Quelques phrases de jacques bled
PDG de Mac Guff Ligne


- Avez-vous été surpris que Michel Ocelot choisisse d’utiliser la 3D ?

- Jacques Bled : Non, parce que ce n’est qu’un outil. Que Michel utilise le dessin animé, le papier découpé, les silhouettes ou la 3D, le résultat final est une œuvre qui n’appartient qu’à lui, un vrai film d’auteur. Je me souviens que Michel m’avait parlé d’une des raisons techniques qui l’a poussé à s’intéresser à cette technique. Il m’a dit « Quand on dessine une animation et que l’on doit recommencer, il faut tout reprendre à zéro, alors qu’en 3D, on peut intervenir sur ce qui a été fait et corriger. » Il faisait aussi le parallèle entre l’écriture à la machine à écrire, sur papier, et le traitement de texte sur ordinateur, qui
offre des possibilités de retouches infinies. Nous avons bâti autour de Michel une équipe de passeurs de technologie composée de graphistes expérimentés dans leur domaine et ayant une grande capacité d‘écoute. Notre tâche a été grandement simplifiée par Michel : il avait fait un travail de préparation extrêmement détaillé, avec beaucoup de dessins et un animatique définitif.
Michel nous a transmis son goût de la précision et de la simplicité poétique, qui va à l’opposé de l’utilisation traditionnelle et historique de la 3D, qui a souvent été très démonstrative et spectaculaire. Le travail de Michel allait vers l’épure, vers la simplicité et il était important de lui proposer à la fois des outils et des gens qui puissent lui permettre d’aller dans cette direction. Nous avons donc adapté certains de nos logiciels 3D, et notre département de recherche et de développement a créé des outils d’animation, d’éclairages et de textures spécifiques pour le film.

- Quels sont les autres projets d’animation sur lesquels Mac Guff Ligne était intervenu auparavant ?

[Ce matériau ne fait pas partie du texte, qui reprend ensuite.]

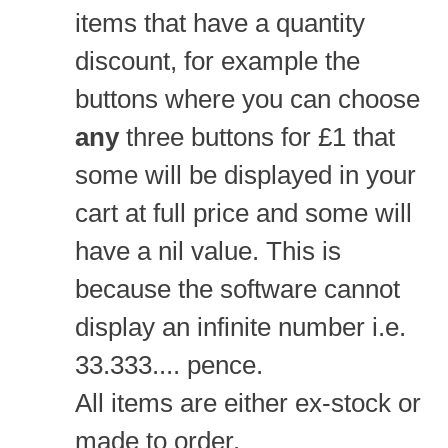
items that have a quantity
discount, for example the
buttons where you can choose
any
three buttons for £1 that
some will be displayed in your
cart at full price and some will
have a nil value. This is
because the software cannot
display an infinite number i.e.
33.333.... pence.
All items are either ex-stock or
made to order.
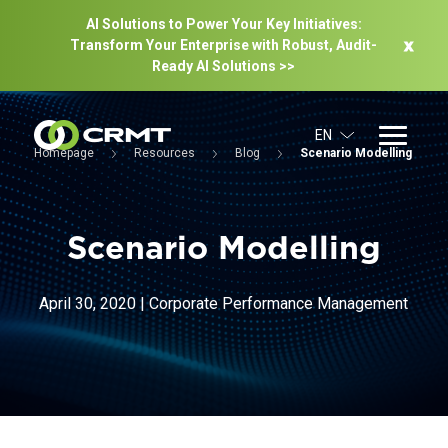
AI Solutions to Power Your Key Initiatives:
Transform Your Enterprise with Robust, Audit-
Ready Al Solutions >>
EN
Homepage
Resources
Blog
Scenario Modelling
Scenario Modelling
April 30, 2020
|
Corporate Performance Management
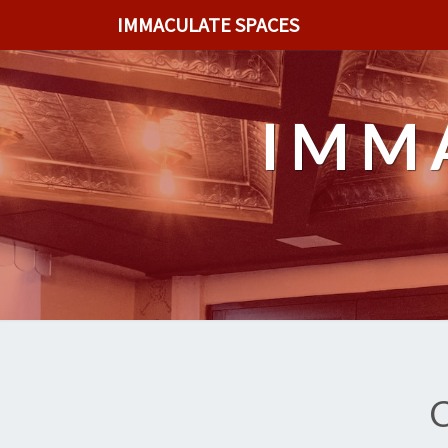
IMMACULATE SPACES
IMM
C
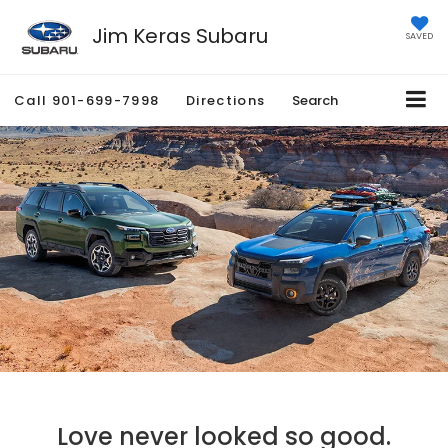
Jim Keras Subaru
SAVED
Call
901-699-7998
Directions
Search
Love never looked so good.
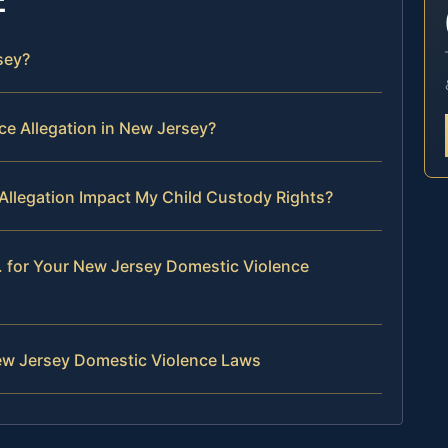
sey?
e Allegation in New Jersey?
Allegation Impact My Child Custody Rights?
. for Your New Jersey Domestic Violence
ew Jersey Domestic Violence Laws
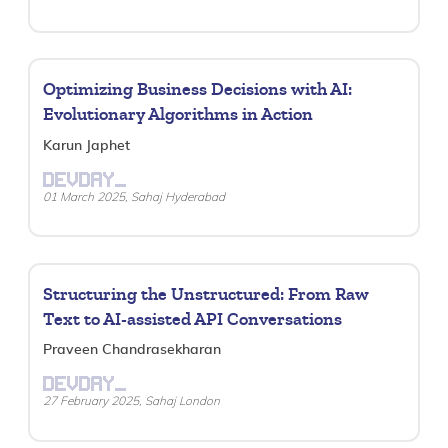
Optimizing Business Decisions with AI:
Evolutionary Algorithms in Action
Karun Japhet
DEVDAY_
01 March 2025, Sahaj Hyderabad
Structuring the Unstructured: From Raw
Text to AI-assisted API Conversations
Praveen Chandrasekharan
DEVDAY_
27 February 2025, Sahaj London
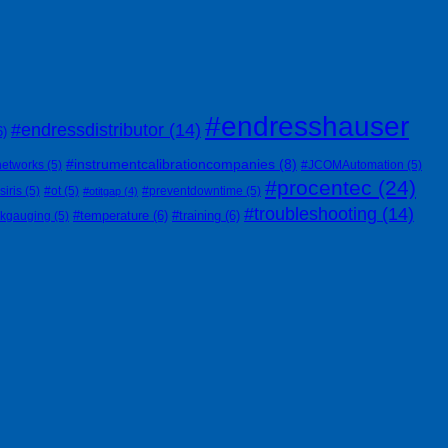
#endresshauser
#endressdistributor
(14)
6)
#instrumentcalibrationcompanies
(8)
networks
(5)
#JCOMAutomation
(5)
#procentec
(24)
siris
(5)
#ot
(5)
#preventdowntime
(5)
#otitgap
(4)
#troubleshooting
(14)
#temperature
(6)
#training
(6)
nkgauging
(5)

- Jacques Bled : Nous avons réalisé une des premières séries d’animation 3D en 1986-87. Elle s’appelait La vie des bêtes et montrait la vision subjective d’une trentaine d’animaux, dans des environnements conçus par Philippe Starck. Ensuite, nous sommes principalement intervenus sur des effets spéciaux, puis nous sommes revenus à l’animation avec Pierre Coffin, sur la série télé Pat et Stan, qui en est à sa troisième saison. Nous sommes intervenus aussi sur les animations réalistes des documentaires L’odyssée de l’espèce et L’odyssée de la vie. Nous développons de nouveaux projets de longs métrages d’animation.

- Quelles sont les difficultés propres à la production d’animation 3D ?

-Jacques Bled : Sur un long métrage, il faut trouver un mode de fabrication pertinent, autonome et efficace, pour livrer les 1300 plans d’animation dans les délais prévus, en obtenant la qualité souhaitée. L’important, c’est de bien analyser les choses au démarrage. Nous avons accumulé beaucoup d’expérience pendant les vingt dernières années, ce qui nous permet d’apporter des réponses efficaces à ces problèmes. Nous avons eu une équipe formidablement motivée autour du projet, d’abord grâce à Michel, et aussi parce que chacun voulait contribuer à l’aboutissement artistique de son projet. La quasi-totalité de l’équipe avait déjà travaillé avec nous auparavant.

- Avez-vous créé de nouvelles méthodes de travail pour le film ?

Jacques Bled : Oui, principalement pour optimiser la rapidité de la fabrication et pour répondre aux demandes spécifiques de Michel dans le domaine des textures de visages, des broderies et des bijoux. Nous avons optimisé l’utilisation de nos logiciels pour leur permettre de s’adapter à sa vision.

-Que retenez-vous de cette expérience ?

Jacques Bled : Nous avons appris à travailler avec un grand monsieur. C’est une des plus belles expériences de notre histoire. Nous sommes très fiers du résultat du film, et très heureux de la manière dont les choses se sont passées. Michel nous a appris la simplicité, la précision, le choix du verbe, des choses qui sont récurrentes chez lui, et que nous avons transposé dans notre approche du travail. La synergie du projet va laisser de bonnes traces chez nous. Nous avons aussi eu beaucoup de plaisir à travailler avec Nord Ouest, et de prolonger ainsi une longue relation amicale et professionnelle. C’est une aventure humaine particulièrement enrichissante. Je tiens à souligner le remarquable travail effectué par les équipes de Mac Guff tout au long de ce projet.

Extraits tirés du dossier de presse.